____ 文本段落
由于Dispatcher与Inbox的业务是合在一起处理的，因此我们在此处一同进行分析。
可以看到Dispatcher提供了registerRpcEndpoint，用于将RpcEndpoint注册进来，这样才能利用其Inbox向其发送消息。而发送消息分别提供了postToAll、postRemoteMessage、postLocalMessage、postOneWayMessage几个公共方法，其核心都是调用了postMessage，将消息放入了收件箱(Inbox)的消息队列中。最后由伴随着Dispatcher实例化时就被启动的MessageLoop循环调用inbox.process(…)，处理了收件箱(Inbox)中的消息。
而Inbox的核心则是：
- post - 将消息放入消息队列中
- process - 根据不同类型的消息，进行不同的处理，最终调用对应Endpoint的receiveAndReply或receive
另外，Inbox在实例化时顺带着将OnStart消息放入了消息队列之首，由MessageLoop调用inbox.process(…)，进而调用了Endpoint的onStart方法。
由此，我们可以理解到最开始对于RpcEndpoint生命周期所作出的描述：
- constructor -> onStart -> receive* -> onStop
喜欢刨根问底的朋友，可能觉得此处的顺序还是不够清晰，因为没看到实际调用的代码，这部分我们将在后续对于RpcEndpoint具体的实现类的调用中进行分析。

4.5 NettyRpcEnv是如何接收外部消息的？

此部分的关键在于NettyRpcEnv中的transportContext，它启动了Netty的Server、并提供了处理消息的NettyRpcHandler，是整个NettyRpcEnv通信的关键。

首先，看到NettyRpcEnv中的transportContext

private val transportContext = new TransportContext(transportConf,
new NettyRpcHandler(dispatcher, this, streamManager))

此处，伴随着NettyRpcEnv的实例化，创建了TransportContext，并实例化了NettyRpcHandler

再看NettyRpcEnv中的startServer(…)方法

def startServer(bindAddress: String, port: Int): Unit = {
  val bootstraps: java.util.List[TransportServerBootstrap] =
      if (securityManager.isAuthenticationEnabled()) {
      java.util.Arrays.asList(new AuthServerBootstrap(transportConf, securityManager))
      } else {
      java.util.Collections.emptyList()
      }
  server = transportContext.createServer(bindAddress, port, bootstraps)
  dispatcher.registerRpcEndpoint(
      RpcEndpointVerifier.NAME, new RpcEndpointVerifier(this, dispatcher))
}

此处，调用了transportContext的createServer方法，创建了TransportServer

接着再看TransportContext的createServer(…)做了什么

public TransportServer createServer(
    String host, int port, List<TransportServerBootstrap> bootstraps) {
  return new TransportServer(this, host, port, rpcHandler, bootstraps);
}

此处，实例化了一个TransportServer，并将rpcHandler传了进去（也就是前面的NettyRpcHandler）

我们再看TransportServer中做了什么（在这里，附上Netty使用示例）

public TransportServer(
    TransportContext context,
    String hostToBind,
    int portToBind,
    RpcHandler appRpcHandler,
    List<TransportServerBootstrap> bootstraps) {
  this.context = context;
  this.conf = context.getConf();
  this.appRpcHandler = appRpcHandler;
  this.bootstraps = Lists.newArrayList(Preconditions.checkNotNull(bootstraps));

  boolean shouldClose = true;
  try {
    // 传入host、port，进行初始化
    init(hostToBind, portToBind);
    shouldClose = false;
  } finally {
    if (shouldClose) {
      JavaUtils.closeQuietly(this);
    }
  }
}

private void init(String hostToBind, int portToBind) {

  IOMode ioMode = IOMode.valueOf(conf.ioMode());
  // bossGroup处理其他节点的channel连接
  EventLoopGroup bossGroup =
    NettyUtils.createEventLoop(ioMode, conf.serverThreads(), conf.getModuleName() + "-server");
  // workerGroup处理channel接收、发出的数据
  EventLoopGroup workerGroup = bossGroup;

  PooledByteBufAllocator allocator = NettyUtils.createPooledByteBufAllocator(
    conf.preferDirectBufs(), true /* allowCache */, conf.serverThreads());
  
  // 构建ServerBootstrap，用于启动Netty的Server
  bootstrap = new ServerBootstrap()
________
____ 所示数据
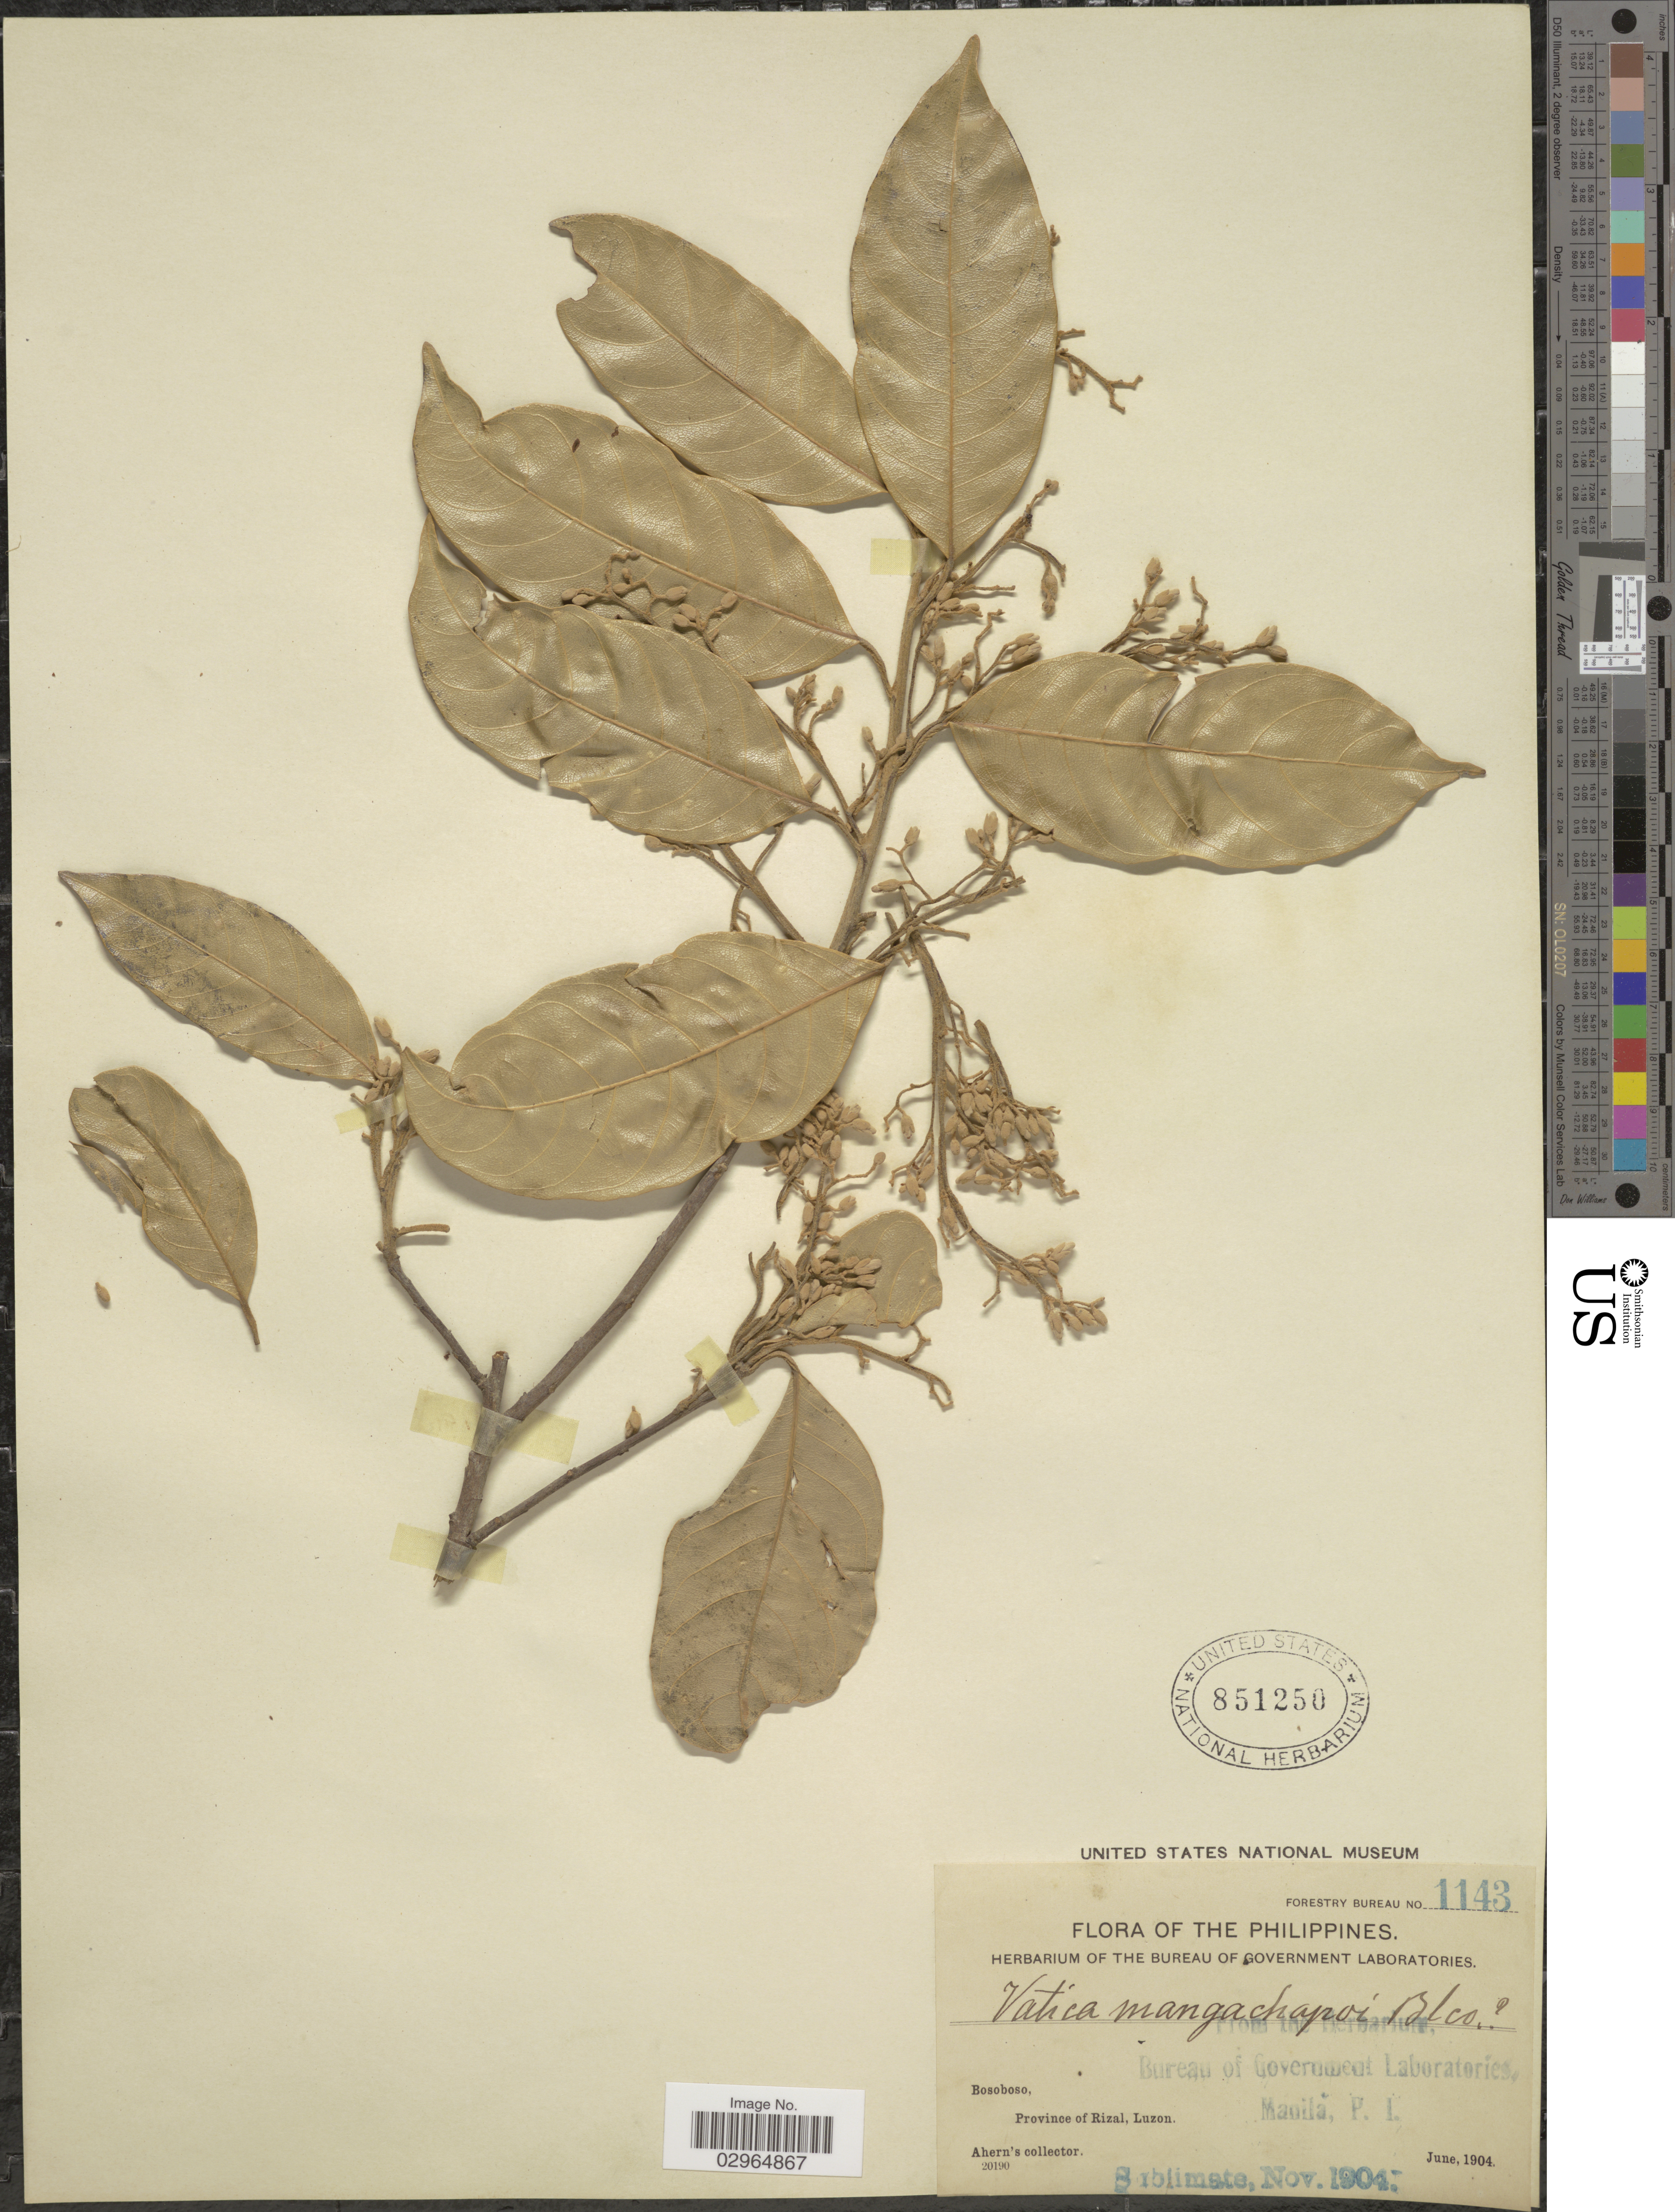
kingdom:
________
返回关于Dispatcher与NettyRpcEnv消息处理的文本中介于“可以看到Dispatcher”与“4.5 NettyRpcEnv是如何接收外部消息的？”之间的部分，首尾两处均包括在内，一字不改。

可以看到Dispatcher提供了registerRpcEndpoint，用于将RpcEndpoint注册进来，这样才能利用其Inbox向其发送消息。而发送消息分别提供了postToAll、postRemoteMessage、postLocalMessage、postOneWayMessage几个公共方法，其核心都是调用了postMessage，将消息放入了收件箱(Inbox)的消息队列中。最后由伴随着Dispatcher实例化时就被启动的MessageLoop循环调用inbox.process(…)，处理了收件箱(Inbox)中的消息。
而Inbox的核心则是：
- post - 将消息放入消息队列中
- process - 根据不同类型的消息，进行不同的处理，最终调用对应Endpoint的receiveAndReply或receive
另外，Inbox在实例化时顺带着将OnStart消息放入了消息队列之首，由MessageLoop调用inbox.process(…)，进而调用了Endpoint的onStart方法。
由此，我们可以理解到最开始对于RpcEndpoint生命周期所作出的描述：
- constructor -> onStart -> receive* -> onStop
喜欢刨根问底的朋友，可能觉得此处的顺序还是不够清晰，因为没看到实际调用的代码，这部分我们将在后续对于RpcEndpoint具体的实现类的调用中进行分析。

4.5 NettyRpcEnv是如何接收外部消息的？